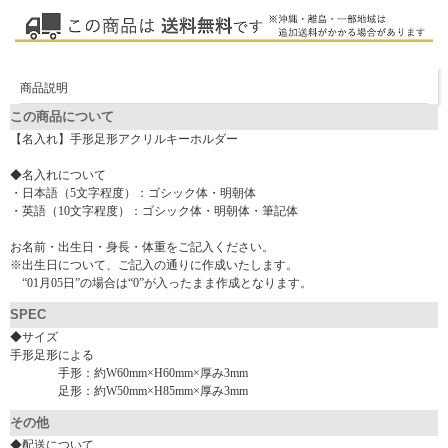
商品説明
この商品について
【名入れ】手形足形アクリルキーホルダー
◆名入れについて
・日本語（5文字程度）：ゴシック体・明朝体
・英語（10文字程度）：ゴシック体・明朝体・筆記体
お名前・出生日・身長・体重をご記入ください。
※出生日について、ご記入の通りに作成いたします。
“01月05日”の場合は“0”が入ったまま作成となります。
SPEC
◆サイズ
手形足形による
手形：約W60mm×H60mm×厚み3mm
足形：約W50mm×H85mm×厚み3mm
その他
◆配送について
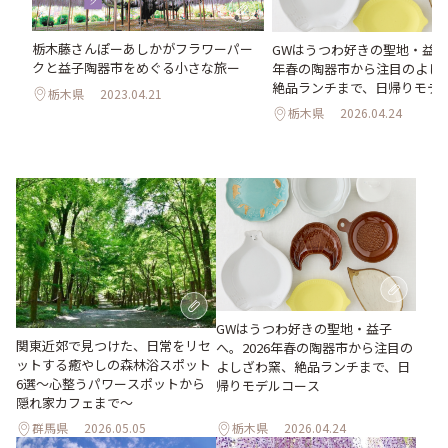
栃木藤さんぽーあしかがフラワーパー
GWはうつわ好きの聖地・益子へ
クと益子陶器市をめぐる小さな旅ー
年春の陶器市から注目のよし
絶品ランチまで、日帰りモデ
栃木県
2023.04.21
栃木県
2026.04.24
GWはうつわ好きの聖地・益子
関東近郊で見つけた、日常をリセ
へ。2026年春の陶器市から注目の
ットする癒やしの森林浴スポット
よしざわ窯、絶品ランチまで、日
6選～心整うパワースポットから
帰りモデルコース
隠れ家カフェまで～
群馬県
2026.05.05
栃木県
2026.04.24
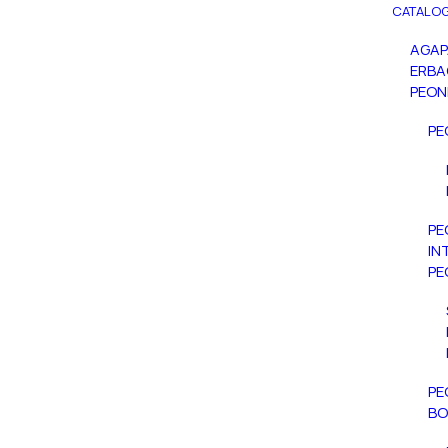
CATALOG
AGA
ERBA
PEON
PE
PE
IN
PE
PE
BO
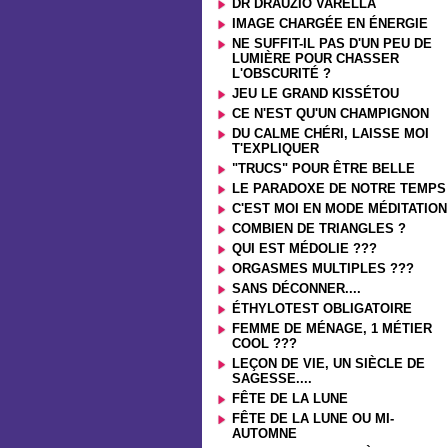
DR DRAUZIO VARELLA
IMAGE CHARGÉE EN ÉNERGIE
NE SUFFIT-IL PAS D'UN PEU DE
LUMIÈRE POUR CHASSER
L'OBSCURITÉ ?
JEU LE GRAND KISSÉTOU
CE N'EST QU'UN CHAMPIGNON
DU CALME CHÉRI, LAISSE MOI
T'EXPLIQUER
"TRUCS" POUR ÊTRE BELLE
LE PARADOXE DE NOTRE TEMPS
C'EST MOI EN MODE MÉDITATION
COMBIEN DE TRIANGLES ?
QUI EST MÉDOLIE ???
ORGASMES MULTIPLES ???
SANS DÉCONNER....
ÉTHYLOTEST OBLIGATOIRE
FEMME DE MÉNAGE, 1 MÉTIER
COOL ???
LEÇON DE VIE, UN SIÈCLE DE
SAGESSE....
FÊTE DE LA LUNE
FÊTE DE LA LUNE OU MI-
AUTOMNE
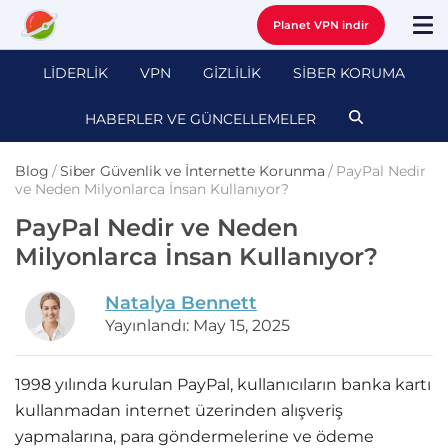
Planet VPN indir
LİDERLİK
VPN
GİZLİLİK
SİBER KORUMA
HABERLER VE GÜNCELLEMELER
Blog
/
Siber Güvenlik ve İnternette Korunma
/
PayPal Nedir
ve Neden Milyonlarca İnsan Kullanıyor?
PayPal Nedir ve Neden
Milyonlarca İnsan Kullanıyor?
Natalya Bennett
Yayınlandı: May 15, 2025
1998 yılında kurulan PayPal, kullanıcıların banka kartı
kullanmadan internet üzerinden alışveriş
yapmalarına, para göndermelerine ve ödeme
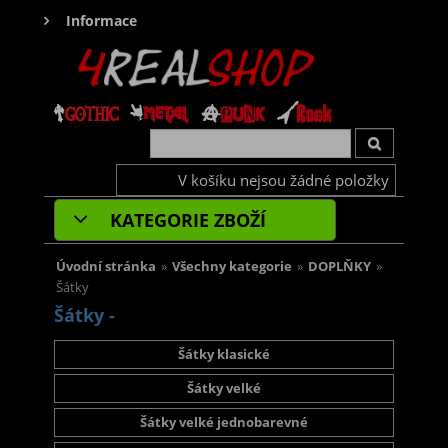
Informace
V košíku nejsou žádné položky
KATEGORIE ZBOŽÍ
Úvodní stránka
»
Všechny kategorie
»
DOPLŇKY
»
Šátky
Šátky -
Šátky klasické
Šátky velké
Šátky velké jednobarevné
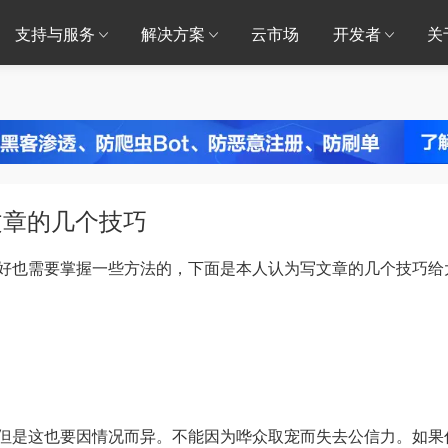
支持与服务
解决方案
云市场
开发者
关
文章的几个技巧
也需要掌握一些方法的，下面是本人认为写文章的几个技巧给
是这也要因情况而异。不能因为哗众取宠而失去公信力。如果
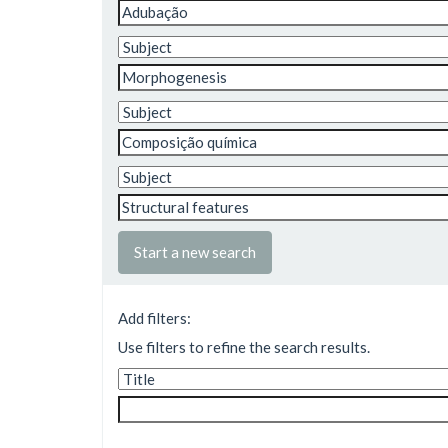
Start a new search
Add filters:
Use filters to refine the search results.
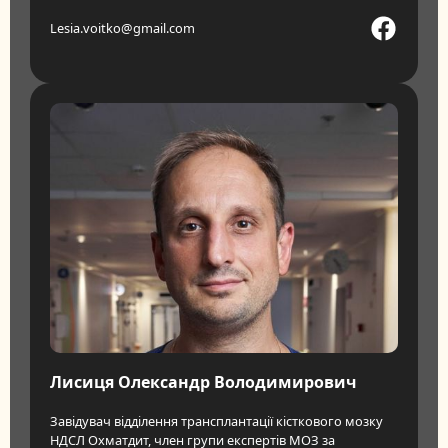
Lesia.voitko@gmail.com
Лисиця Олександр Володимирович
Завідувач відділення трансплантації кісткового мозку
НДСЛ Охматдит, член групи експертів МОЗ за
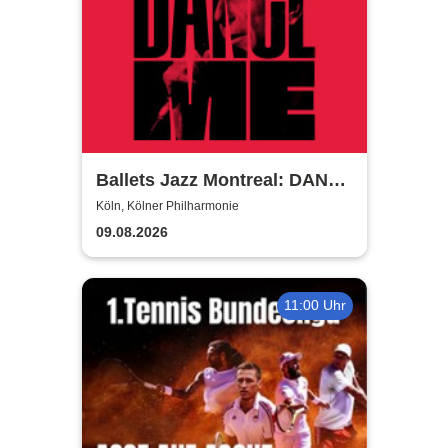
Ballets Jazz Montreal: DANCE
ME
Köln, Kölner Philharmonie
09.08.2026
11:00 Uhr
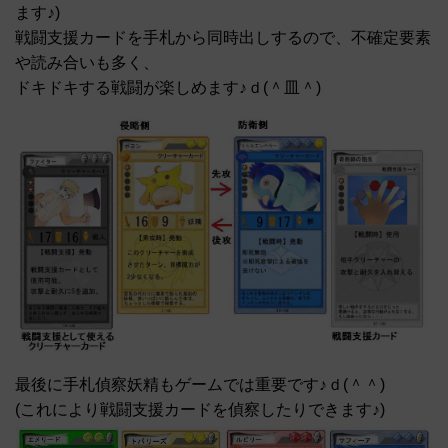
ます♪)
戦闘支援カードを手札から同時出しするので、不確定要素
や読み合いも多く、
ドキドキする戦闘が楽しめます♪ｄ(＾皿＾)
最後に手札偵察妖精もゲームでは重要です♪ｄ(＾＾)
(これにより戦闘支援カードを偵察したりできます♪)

^^^^^^^^

Task objective: Write the data above out again exactly, minus its pictures.

Finished exercise:
商品説明
この商品について
【名入れ】手形足形アクリルキーホルダー
◆名入れについて
・日本語（5文字程度）：ゴシック体・明朝体
・英語（10文字程度）：ゴシック体・明朝体・筆記体
お名前・出生日・身長・体重をご記入ください。
※出生日について、ご記入の通りに作成いたします。
“01月05日”の場合は“0”が入ったまま作成となります。
SPEC
◆サイズ
手形足形による
手形：約W60mm×H60mm×厚み3mm
足形：約W50mm×H85mm×厚み3mm
その他
◆配送について
栃木藤さんぽーあしかがフラワーパー
GWはうつわ好きの聖地・益子へ
クと益子陶器市をめぐる小さな旅ー
年春の陶器市から注目のよし
絶品ランチまで、日帰りモデ
栃木県
2023.04.21
栃木県
2026.04.24
GWはうつわ好きの聖地・益子
関東近郊で見つけた、日常をリセ
へ。2026年春の陶器市から注目の
ットする癒やしの森林浴スポット
よしざわ窯、絶品ランチまで、日
6選～心整うパワースポットから
帰りモデルコース
隠れ家カフェまで～
群馬県
2026.05.05
栃木県
2026.04.24
CATALOG
AGA
ERBA
PEON
PE
PE
IN
PE
PE
BO
DR DRAUZIO VARELLA
IMAGE CHARGÉE EN ÉNERGIE
NE SUFFIT-IL PAS D'UN PEU DE
LUMIÈRE POUR CHASSER
L'OBSCURITÉ ?
JEU LE GRAND KISSÉTOU
CE N'EST QU'UN CHAMPIGNON
DU CALME CHÉRI, LAISSE MOI
T'EXPLIQUER
"TRUCS" POUR ÊTRE BELLE
LE PARADOXE DE NOTRE TEMPS
C'EST MOI EN MODE MÉDITATION
COMBIEN DE TRIANGLES ?
QUI EST MÉDOLIE ???
ORGASMES MULTIPLES ???
SANS DÉCONNER....
ÉTHYLOTEST OBLIGATOIRE
FEMME DE MÉNAGE, 1 MÉTIER
COOL ???
LEÇON DE VIE, UN SIÈCLE DE
SAGESSE....
FÊTE DE LA LUNE
FÊTE DE LA LUNE OU MI-
AUTOMNE
Planet VPN indir
LİDERLİK
VPN
GİZLİLİK
SİBER KORUMA
HABERLER VE GÜNCELLEMELER
Blog
/
Siber Güvenlik ve İnternette Korunma
/
PayPal Nedir
ve Neden Milyonlarca İnsan Kullanıyor?
PayPal Nedir ve Neden
Milyonlarca İnsan Kullanıyor?
Natalya Bennett
Yayınlandı: May 15, 2025
1998 yılında kurulan PayPal, kullanıcıların banka kartı
kullanmadan internet üzerinden alışveriş
yapmalarına, para göndermelerine ve ödeme
Informace
V košíku nejsou žádné položky
KATEGORIE ZBOŽÍ
Úvodní stránka
»
Všechny kategorie
»
DOPLŇKY
»
Šátky
Šátky -
Šátky klasické
Šátky velké
Šátky velké jednobarevné
支持与服务
解决方案
云市场
开发者
关
文章的几个技巧
也需要掌握一些方法的，下面是本人认为写文章的几个技巧给
是这也要因情况而异。不能因为哗众取宠而失去公信力。如果
Start a new search
Add filters:
Use filters to refine the search results.
Lesia.voitko@gmail.com
Лисиця Олександр Володимирович
Завідувач відділення трансплантації кісткового мозку
НДСЛ Охматдит, член групи експертів МОЗ за
Ballets Jazz Montreal: DANCE
ME
Köln, Kölner Philharmonie
09.08.2026
11:00 Uhr
ます♪)
戦闘支援カードを手札から同時出しするので、不確定要素
や読み合いも多く、
ドキドキする戦闘が楽しめます♪ｄ(＾皿＾)
最後に手札偵察妖精もゲームでは重要です♪ｄ(＾＾)
(これにより戦闘支援カードを偵察したりできます♪)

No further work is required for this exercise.